WHAT THIS EXERCISE ASKS:
[1] In the excerpt on COVID-19 treatments, what inflammatory protein is elevated in many of the sickest patients?
[2] Print the part of the excerpt on COVID-19 treatments that opens with the words containing "The drug combination" and closes with "one for COVID-19.".

The drug combination is what is known as a protease inhibitor, and it works by blocking an enzyme involved in viral replication. But its action is specific to HIV and so is unlikely to work for SARS-CoV-2, Perlman says. “If you have the key to a car, and you try to put it in your car, the odds of it working are one in a million,” he says. “Kaletra [targets] a completely different lock” than the one for COVID-19.

Nevertheless, the WHO trial includes a group of COVID-19 patients who will receive these drugs on their own—and another group that will receive them in combination with interferon beta, a small cell-signaling molecule used to treat multiple sclerosis. The molecule is a “massive orchestrator of immune response,” Perlman notes, so it must be used carefully. In mouse studies of the SARS and MERS coronaviruses, it halted the infections when administered early. When it was given later, he says, the mice died. Using a drug that activates the immune system could be helpful in the beginning of an infection, but giving it too late could be deadly.

Immune System Inhibitors

Researchers are also considering a number of other therapies that tamp down the rampant immune response seen in severe COVID-19 cases. Such a flood of immune cells in the lungs—known as a cytokine storm—can lead to death. Many of the sickest patients have elevated levels of an inflammatory protein called interleukin-6 (IL-6). Research in China has suggested that Actemra (tocilizumab), an IL-6-blocking antibody drug made by Roche, shows promise against COVID-19. And Chinese authorities have recommended the drug in their treatment guidelines. Roche has since initiated a phase III randomized controlled clinical trial for the medication. In the U.S., Michelle Gong—chief of the division of critical care at Montefiore and Albert Einstein and director of critical care research at Montefiore—and her colleagues are among dozens of groups conducting a double-blind, placebo-controlled clinical trial of a related drug called sarilumab, which is already approved for treating rheumatoid arthritis. Sarilumab will only be given to the sickest individuals: to be part of the trial, patients must be hospitalized with COVID-19 and in severe or critical condition.

Convalescent Plasma

Another treatment approach involves injecting COVID-19 patients with blood plasma from people who have recovered from the illness. The FDA recently issued guidance on the investigational use of such “convalescent plasma,” which contains antibodies to the coronavirus, and clinical trials are underway.

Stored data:
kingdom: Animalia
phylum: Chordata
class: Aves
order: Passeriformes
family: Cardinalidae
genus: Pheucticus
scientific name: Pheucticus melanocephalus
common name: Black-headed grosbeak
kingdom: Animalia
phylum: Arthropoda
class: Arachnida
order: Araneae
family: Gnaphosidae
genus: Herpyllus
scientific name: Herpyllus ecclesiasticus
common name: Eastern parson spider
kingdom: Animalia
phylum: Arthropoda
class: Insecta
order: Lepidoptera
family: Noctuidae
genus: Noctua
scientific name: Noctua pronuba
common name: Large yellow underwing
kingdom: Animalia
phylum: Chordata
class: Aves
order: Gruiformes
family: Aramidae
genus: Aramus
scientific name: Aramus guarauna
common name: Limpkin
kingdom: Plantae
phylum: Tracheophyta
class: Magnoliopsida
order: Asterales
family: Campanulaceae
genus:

ANSWERS FOR THIS EXERCISE:
[1] Interleukin-6 (IL-6).

[2]
The drug combination is what is known as a protease inhibitor, and it works by blocking an enzyme involved in viral replication. But its action is specific to HIV and so is unlikely to work for SARS-CoV-2, Perlman says. “If you have the key to a car, and you try to put it in your car, the odds of it working are one in a million,” he says. “Kaletra [targets] a completely different lock” than the one for COVID-19.